_RECORDED INFORMATION_
---+---
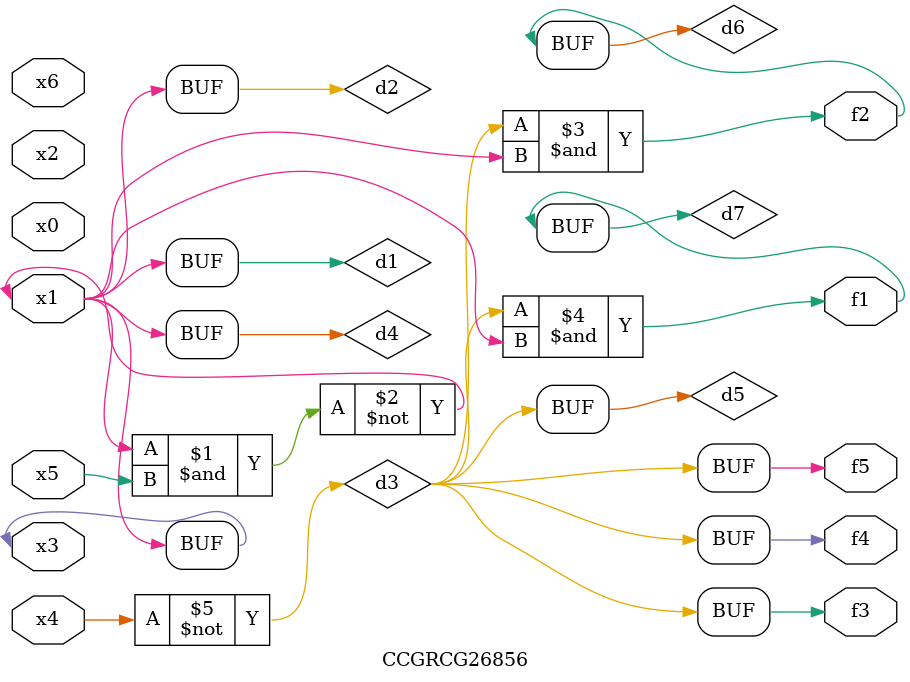
<source format=v>
module CCGRCG26856(
	input x0, x1, x2, x3, x4, x5, x6,
	output f1, f2, f3, f4, f5
);

	wire d1, d2, d3, d4, d5, d6, d7;

	buf (d1, x1, x3);
	nand (d2, x1, x5);
	not (d3, x4);
	buf (d4, d1, d2);
	buf (d5, d3);
	and (d6, d3, d4);
	and (d7, d3, d4);
	assign f1 = d7;
	assign f2 = d6;
	assign f3 = d5;
	assign f4 = d5;
	assign f5 = d5;
endmodule

</source>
---+---
Return each line of the data that contains the string "assign".

_EXPECTED ANSWER_
	assign f1 = d7;
	assign f2 = d6;
	assign f3 = d5;
	assign f4 = d5;
	assign f5 = d5;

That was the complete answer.